А летом, отмахиваясь от комаров, сидишь на этой же Аркарке с самодельной удочкой, упрямо надеясь поймать на уху. Иногда мы еще уходили на болота ловить гольянов — маленькую вкусную рыбку. А выделялись годы (вот такой была весна сорок первого), когда мы с моим другом Васей Халтуриным буквально заваливали дом рыбой, так ее было много.
Прекрасно мальчишечье время, время открытия мира, время безграничной, бесконечной жизни впереди, время, когда ты еще никто, но можешь стать всем, время, когда силы еще только копятся, собираются, множатся. Прекрасное, но опасное время! Когда можно оступиться и стать калекой на всю жизнь. Когда можно ждать, ничего не делая, и ничего не дождаться. Когда после первой неудачи кажется, что жизнь кончилась, и очень нужен рядом друг, который поддержал бы и заставил поверить, что даже если впереди еще много будет неудач, все равно жизнь прекрасна. Когда ты стоишь, как богатырь у трех дорог: по какой пойти? По какой хочется пойти? По какой лучше пойти? По какой нужно пойти? А не попробовать ли найти еще одну дорогу? Время серьезное, время раздумчивое, время решающее…
У меня в этот период не было ни определенной мечты, ни точно выраженных желаний. Правда, в школе я участвовал в литературных вечерах. Играл губернатора в «Русских женщинах» Некрасова. Давясь кудельной бородой, изображал Варлаама в «Борисе Годунове».
Да кто не участвовал в таких литературных вечерах? С таким же азартом я участвовал в лыжных соревнованиях или в распилке дров для школы, что у нас часто делали. Сибирские морозы жестокие, дров надо много, и ученики помогали своей школе.
Вот так, без особых интересов, без ясных мечтаний, жил я счастливой мальчишеской жизнью, с радостью игр, горечью ссор с друзьями, с новизной пионерских лагерей, с осенними походами за кедровыми шишками.

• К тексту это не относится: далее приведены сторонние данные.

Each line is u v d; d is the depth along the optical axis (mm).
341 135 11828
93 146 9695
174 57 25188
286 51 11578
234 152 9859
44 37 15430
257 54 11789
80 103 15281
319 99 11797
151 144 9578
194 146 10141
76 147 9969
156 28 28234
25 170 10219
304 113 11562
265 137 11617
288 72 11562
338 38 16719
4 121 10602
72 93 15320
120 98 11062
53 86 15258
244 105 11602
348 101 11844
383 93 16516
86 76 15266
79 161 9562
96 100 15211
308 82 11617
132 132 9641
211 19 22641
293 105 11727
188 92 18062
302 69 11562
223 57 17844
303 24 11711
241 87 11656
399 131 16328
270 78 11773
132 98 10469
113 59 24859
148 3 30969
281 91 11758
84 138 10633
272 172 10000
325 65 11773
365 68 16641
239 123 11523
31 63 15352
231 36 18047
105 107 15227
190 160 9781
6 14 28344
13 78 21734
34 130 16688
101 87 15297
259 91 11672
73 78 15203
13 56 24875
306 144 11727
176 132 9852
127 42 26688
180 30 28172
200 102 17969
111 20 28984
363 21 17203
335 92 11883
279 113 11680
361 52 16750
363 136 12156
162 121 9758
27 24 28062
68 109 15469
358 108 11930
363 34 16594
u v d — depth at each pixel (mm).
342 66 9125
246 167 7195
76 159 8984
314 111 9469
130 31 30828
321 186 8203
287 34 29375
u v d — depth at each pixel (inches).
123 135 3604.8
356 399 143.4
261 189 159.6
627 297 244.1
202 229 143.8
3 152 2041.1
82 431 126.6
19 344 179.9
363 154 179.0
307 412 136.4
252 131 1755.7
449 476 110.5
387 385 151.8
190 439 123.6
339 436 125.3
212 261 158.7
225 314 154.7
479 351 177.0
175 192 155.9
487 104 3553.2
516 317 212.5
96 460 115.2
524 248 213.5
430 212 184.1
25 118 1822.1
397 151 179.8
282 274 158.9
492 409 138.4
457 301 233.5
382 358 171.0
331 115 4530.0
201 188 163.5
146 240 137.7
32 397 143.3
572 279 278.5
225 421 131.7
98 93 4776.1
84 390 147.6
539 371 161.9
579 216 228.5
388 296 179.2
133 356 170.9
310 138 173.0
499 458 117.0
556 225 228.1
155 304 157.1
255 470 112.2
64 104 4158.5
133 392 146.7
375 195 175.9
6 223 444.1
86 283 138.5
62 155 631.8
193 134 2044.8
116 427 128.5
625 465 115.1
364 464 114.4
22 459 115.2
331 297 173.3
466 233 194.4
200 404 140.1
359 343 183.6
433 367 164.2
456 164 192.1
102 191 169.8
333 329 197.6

Это были удивительные походы. Рано-рано утром отправлялись мы в тайгу. А до нее надо было идти километров десять-пятнадцать. Потом разбивались на пары и начинали шишковать. Один забирался на кедр и, держась за сук, тряс изо всех сил ветку, с которой сыпались вниз шишки, а оставшийся внизу собирал их. На следующий кедр лез тот, кто собирал. Так, чередуясь, к полудню мы набирали по мешку шишек, делили их и отправлялись в обратный путь, счастливые, по уши измазанные кедровой смолой. А дома мама встречала добытчика, кормила и удивлялась: сколь много сумел донести!
Недавно я спросил своего племянника, которому сейчас столько же лет, сколько и мне было в то время, ходят ли они, как мы когда-то, шишковать.
— Да какие там шишки, и кедрача-то не осталось. Приходят с бензопилой «Дружба», валят кедр и собирают с поваленного дерева шишки.
Я не поверил было этому буквально потрясшему меня известию, но мой шурин подтвердил, что так и есть.
Я этого понять не могу — такого скотства и такого безумия. А в том, что это безумие, не приходится сомневаться. Ибо только безумец или мерзавец ради двух-трех десятков шишек валит двухсот, трехсотлетнее дерево. Наверное, таких недочеловеков немного. Наверное… Но они есть, и это страшит.
Как они могли появиться? Почему их ничто не останавливает, не пугает, не удерживает? Как могли появиться они в обществе, где проповедуется добро, человечность, разумность?
Дело не в кедре, дело во вседозволенности! Сегодня свалят кедр, завтра убьют лебедя, а послезавтра — человека?
В июне 1941 года мы услышали по радио, что наступило что-то страшное. Спустя несколько дней я стоял у городского военкомата и смотрел, как уезжали в армию молодые ребята-десятиклассники. Как сейчас вижу, сколько в них было веселого нетерпения, страстного желания скорей попасть на фронт, неистребимой веры в неизбежность победы, уверенности, что все это ненадолго и они скоро вернутся домой. Еще не все понимали, что врага не сокрушить «малой кровью — могучим ударом», что война предстоит жестокая, смертельная и долгая. Может быть, это происходило потому, что тихие улочки Тары ничем не напоминали о войне, может быть, потому, что эта уверенность воспитывалась всем ходом жизни. А еще потому, что поколение двадцатых годов было прекрасным поколением. Поколением, которое в те годы показало, что его вера, убежденность были железными. Они жизнь положили за эту веру, за эту убежденность, но не уступили ни йоты в самые, тяжкие времена.
А в августе от пристани города отвалил переполненный пароход, на котором были наши отцы. И уже видна была на лицах взрослых тревога и понимание тяжести испытаний, которые упали на плечи всех. Уходил и мой отец — Александр Андреевич Ульянов.